» **Work instruction**: Count how many lines below include the string "casing". Only that number should appear in the reply.

(Stored items)

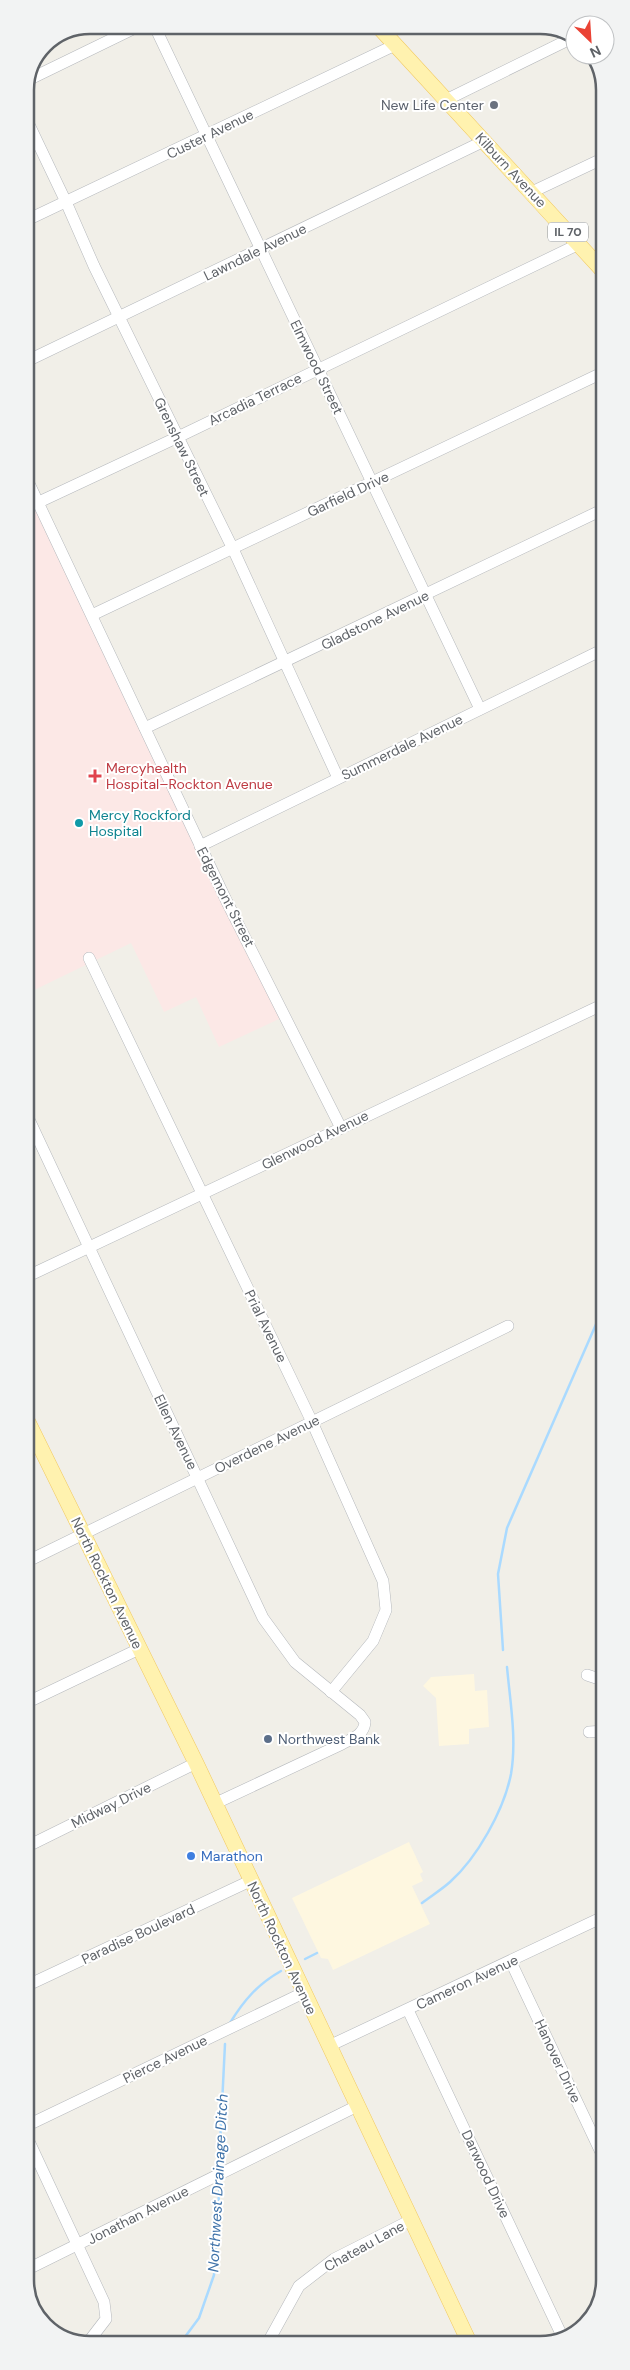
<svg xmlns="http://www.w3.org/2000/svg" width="630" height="2370" font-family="'DM Sans',sans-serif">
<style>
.commercial{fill:#fef7e0}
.medical{fill:#fce8e6}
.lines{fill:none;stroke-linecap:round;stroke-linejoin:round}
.stream{stroke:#aadaff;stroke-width:2.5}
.minor-casing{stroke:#b5b8bc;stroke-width:12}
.major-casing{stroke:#f2c960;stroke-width:16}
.minor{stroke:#fff;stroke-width:11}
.major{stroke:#fff2af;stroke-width:15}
.worship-dot{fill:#6b7280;stroke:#fff;stroke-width:2}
.health-dot{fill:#e0444e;stroke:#fff;stroke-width:2}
.culture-dot{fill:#0f9aa8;stroke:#fff;stroke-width:2}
.service-dot{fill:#5c6f8a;stroke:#fff;stroke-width:2}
.shop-dot{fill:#3f7fe0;stroke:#fff;stroke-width:2}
.labels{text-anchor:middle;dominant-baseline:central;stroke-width:4;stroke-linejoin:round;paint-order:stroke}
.shield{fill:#fff;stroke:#8f9295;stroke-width:1}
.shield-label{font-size:12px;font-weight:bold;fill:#5f6368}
.worship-label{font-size:14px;fill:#5b616d;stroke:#fff;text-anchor:end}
.street-label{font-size:14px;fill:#5f6368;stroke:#fff}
.health-label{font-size:14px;fill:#be3a42;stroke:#fff;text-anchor:start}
.culture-label{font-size:14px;fill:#0d838f;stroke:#fff;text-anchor:start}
.service-label{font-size:14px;fill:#4e5e75;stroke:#fff;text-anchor:start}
.shop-label{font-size:14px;fill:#366cbe;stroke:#fff;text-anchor:start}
.water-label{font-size:15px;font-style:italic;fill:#4174aa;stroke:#fff}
.rim{fill:none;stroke:#5f6368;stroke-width:2.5}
</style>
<rect width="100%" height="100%" fill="#f1efe8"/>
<g class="commercial">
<path d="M474,1674L475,1691L487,1690L489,1727L469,1729V1744L439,1746L436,1698L423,1686L431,1677Z"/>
<path d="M409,1842L423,1872L420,1874L423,1881L412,1886L430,1924L333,1970L328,1959L321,1958L292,1898Z"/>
</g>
<path class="medical" d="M25,484L281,1018L219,1047L196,997L164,1012L131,943L26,994Z"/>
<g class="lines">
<g class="stream">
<path d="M600,236L604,234"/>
<path d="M503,1650L498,1574L507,1528L604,1306"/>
<path d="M422,1903C431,1896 441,1890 450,1882C477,1858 504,1810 511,1774C517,1739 510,1701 507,1667"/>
<path d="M305,1959L317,1953"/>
<path d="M230,2023C244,2000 258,1984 281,1971"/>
<path d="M221,2170L220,2145L225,2044"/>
<path d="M179,2345L199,2318L214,2275L220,2178"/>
</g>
<defs>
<g id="minor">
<path d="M154,25L480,709"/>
<path d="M592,57L604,81"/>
<path d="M30,79L141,25"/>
<path d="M446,100L574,37"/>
<path d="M25,116L66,202L94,266L233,549L338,778"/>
<path d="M532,192L604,158"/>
<path d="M25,221L395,45"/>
<path d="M25,362L484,141"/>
<path d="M25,475L227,902L341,1128"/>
<path d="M39,502L178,437L579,244"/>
<path d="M92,615L604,372"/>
<path d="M145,728L604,509"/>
<path d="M200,846L604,649"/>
<path d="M89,958L312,1422L383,1581L386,1610L373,1641L331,1692"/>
<path d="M26,1113L263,1618L295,1662L360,1715L365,1722C364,1735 353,1738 342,1744L214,1804"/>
<path d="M26,1277L604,1004"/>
<path d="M26,1562L508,1326"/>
<path d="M587,1675L605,1681"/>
<path d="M26,1703L139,1649"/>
<path d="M589,1732L605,1731"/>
<path d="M26,1847L196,1763"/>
<path d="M511,1962L605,2161"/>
<path d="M26,1986L250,1881"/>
<path d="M408,2010L563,2338"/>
<path d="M329,2046L605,1916"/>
<path d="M26,2126L303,1993"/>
<path d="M26,2135L104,2302L106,2319L86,2345"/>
<path d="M26,2270L357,2106"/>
<path d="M267,2344L299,2286L334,2259L411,2220"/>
</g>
<g id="major">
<path d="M377,25L604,272"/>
<path d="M26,1418L196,1763L470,2344"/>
</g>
</defs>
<use href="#minor" class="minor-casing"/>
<use href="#major" class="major-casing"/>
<use href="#minor" class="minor"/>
<use href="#major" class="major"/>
</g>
<circle class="worship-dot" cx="494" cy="105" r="5"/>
<path class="health-dot" d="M92.5 768.5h5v5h5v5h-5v5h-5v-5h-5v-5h5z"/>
<circle class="culture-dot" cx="79" cy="823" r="5"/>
<circle class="service-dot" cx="268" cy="1739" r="5"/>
<circle class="shop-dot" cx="191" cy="1856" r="5"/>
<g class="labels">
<rect class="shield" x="548" y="222.5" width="40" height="19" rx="4"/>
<g class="shield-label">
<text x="568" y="232">IL 70</text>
</g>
<g class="worship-label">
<text x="484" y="105">New Life Center</text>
</g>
<g class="street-label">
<text transform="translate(210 134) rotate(-26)">Custer Avenue</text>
<text transform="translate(511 170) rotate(47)">Kilburn Avenue</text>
<text transform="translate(255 252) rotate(-26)">Lawndale Avenue</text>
<text transform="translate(317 367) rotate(64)">Elmwood Street</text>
<text transform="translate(255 399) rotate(-26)">Arcadia Terrace</text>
<text transform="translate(182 447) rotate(64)">Grenshaw Street</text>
<text transform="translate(348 494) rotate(-25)">Garfield Drive</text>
<text transform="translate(375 620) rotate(-26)">Gladstone Avenue</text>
<text transform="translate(402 747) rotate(-26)">Summerdale Avenue</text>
<text transform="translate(226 897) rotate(63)">Edgemont Street</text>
<text transform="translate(315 1140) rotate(-26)">Glenwood Avenue</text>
<text transform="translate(266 1326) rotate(64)">Prial Avenue</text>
<text transform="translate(176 1432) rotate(64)">Ellen Avenue</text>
<text transform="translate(267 1444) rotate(-26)">Overdene Avenue</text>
<text transform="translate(107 1583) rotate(64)">North Rockton Avenue</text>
<text transform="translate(111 1805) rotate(-26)">Midway Drive</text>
<text transform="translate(138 1934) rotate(-25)">Paradise Boulevard</text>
<text transform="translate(282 1948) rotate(65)">North Rockton Avenue</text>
<text transform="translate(467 1982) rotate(-25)">Cameron Avenue</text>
<text transform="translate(165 2059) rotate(-26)">Pierce Avenue</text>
<text transform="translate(558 2061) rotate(65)">Hanover Drive</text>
<text transform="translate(486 2174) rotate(65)">Darwood Drive</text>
<text transform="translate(138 2215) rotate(-27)">Jonathan Avenue</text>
<text transform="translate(364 2246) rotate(-29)">Chateau Lane</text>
</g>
<g class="health-label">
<text x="106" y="768">Mercyhealth<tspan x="106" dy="16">Hospital–Rockton Avenue</tspan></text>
</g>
<g class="culture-label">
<text x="89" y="815">Mercy Rockford<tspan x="89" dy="16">Hospital</tspan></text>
</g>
<g class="service-label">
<text x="278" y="1739">Northwest Bank</text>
</g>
<g class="shop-label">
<text x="201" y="1856">Marathon</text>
</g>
<g class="water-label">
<text transform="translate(218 2183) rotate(-87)">Northwest Drainage Ditch</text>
</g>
</g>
<path d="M0 0H630V2370H0ZM90 34H540A56 56 0 0 1 596 90V2280A56 56 0 0 1 540 2336H90A56 56 0 0 1 34 2280V90A56 56 0 0 1 90 34Z" fill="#f2f3f3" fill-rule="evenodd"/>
<path class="rim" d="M90 34H540A56 56 0 0 1 596 90V2280A56 56 0 0 1 540 2336H90A56 56 0 0 1 34 2280V90A56 56 0 0 1 90 34Z"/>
<g transform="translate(590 40) rotate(155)"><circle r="24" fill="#ffffff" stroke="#bfc1c3"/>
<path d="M0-4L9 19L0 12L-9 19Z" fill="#ea4335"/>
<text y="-8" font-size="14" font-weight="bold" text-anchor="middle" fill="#5f6368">N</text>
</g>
</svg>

» **Task result**: 4